▸ **Collected data entries**:
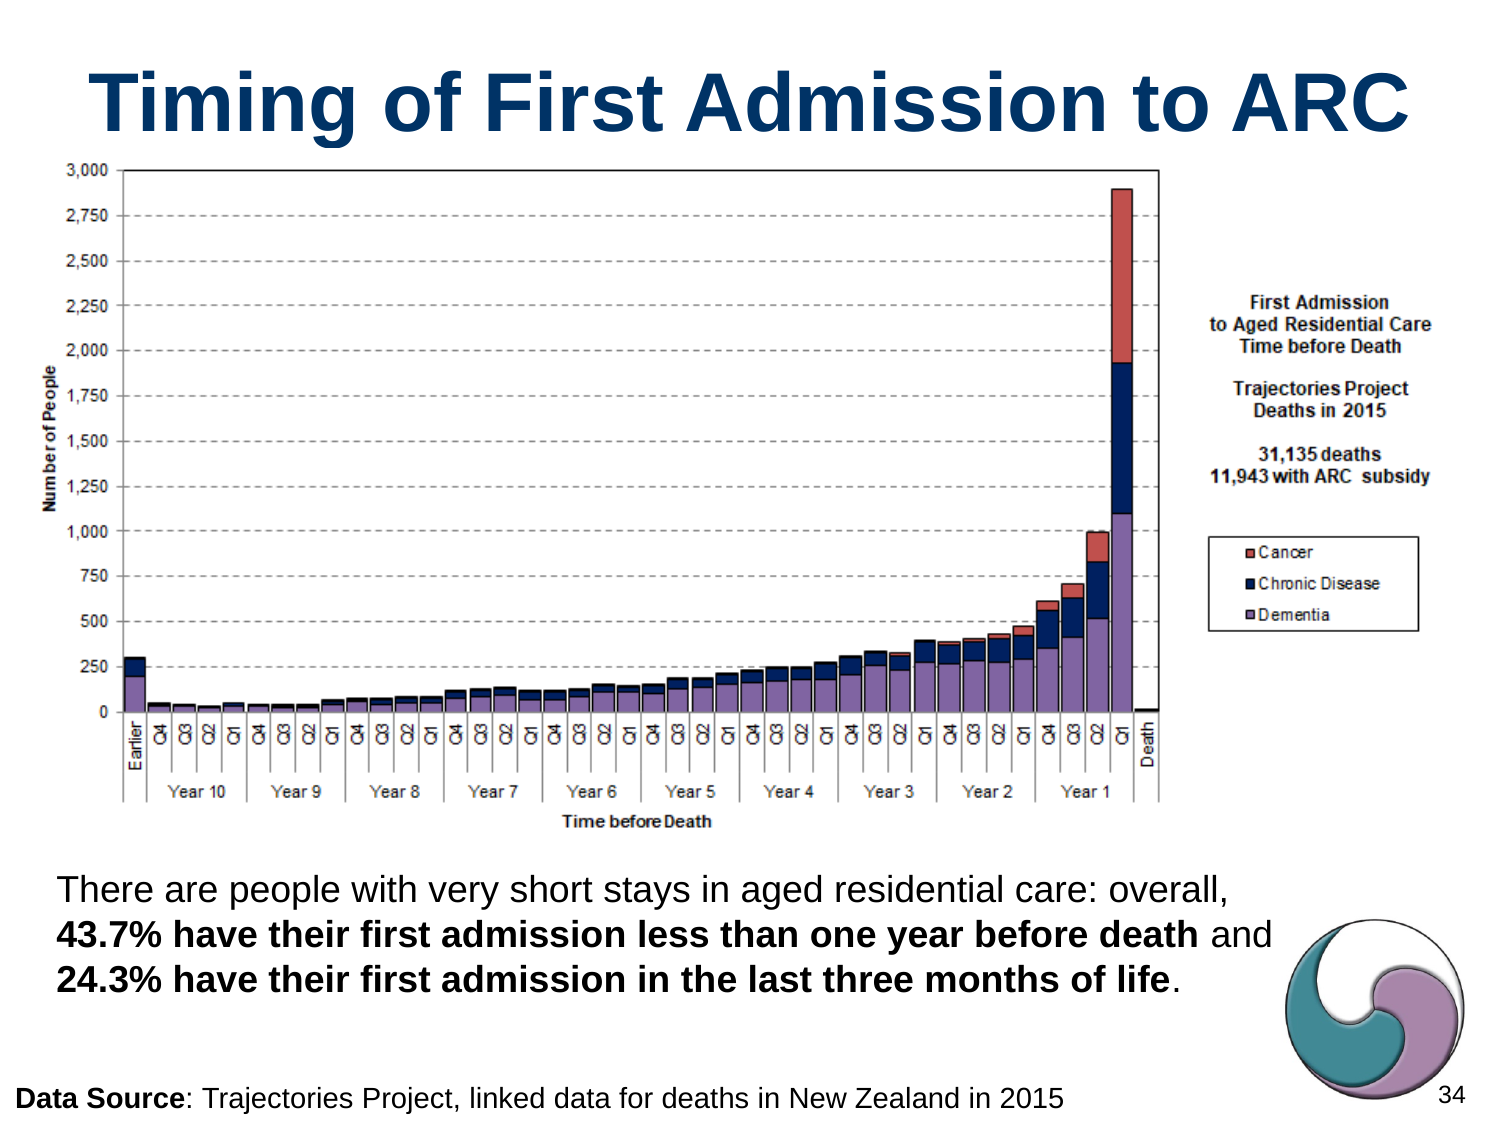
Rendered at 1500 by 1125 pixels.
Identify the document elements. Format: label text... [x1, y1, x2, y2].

title Timing of First Admission to ARC [0, 12, 1500, 200]
list There are people with very short stays in aged residential care: overall, 43.7% have their first admission less than one year before death and 24.3% have their first admission in the last three months of life. [41, 857, 1330, 909]
picture [1455, 1089, 1461, 1097]
picture [32, 148, 1468, 845]
list Data Source: Trajectories Project, linked data for deaths in New Zealand in 2015 [0, 1071, 1188, 1123]
picture [1281, 916, 1468, 1101]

▸ **Exercise**: Please write out all the data word for word, but keep every picture out.

▸ **Output of the exercise**:
Rendered at 1500 by 1125 pixels.
Identify the document elements. Format: label text... [x1, y1, x2, y2].

title Timing of First Admission to ARC [0, 12, 1500, 200]
list There are people with very short stays in aged residential care: overall, 43.7% have their first admission less than one year before death and 24.3% have their first admission in the last three months of life. [41, 857, 1330, 909]
picture [1455, 1089, 1461, 1097]
picture [32, 148, 1468, 845]
list Data Source: Trajectories Project, linked data for deaths in New Zealand in 2015 [0, 1071, 1188, 1123]
picture [1281, 916, 1468, 1101]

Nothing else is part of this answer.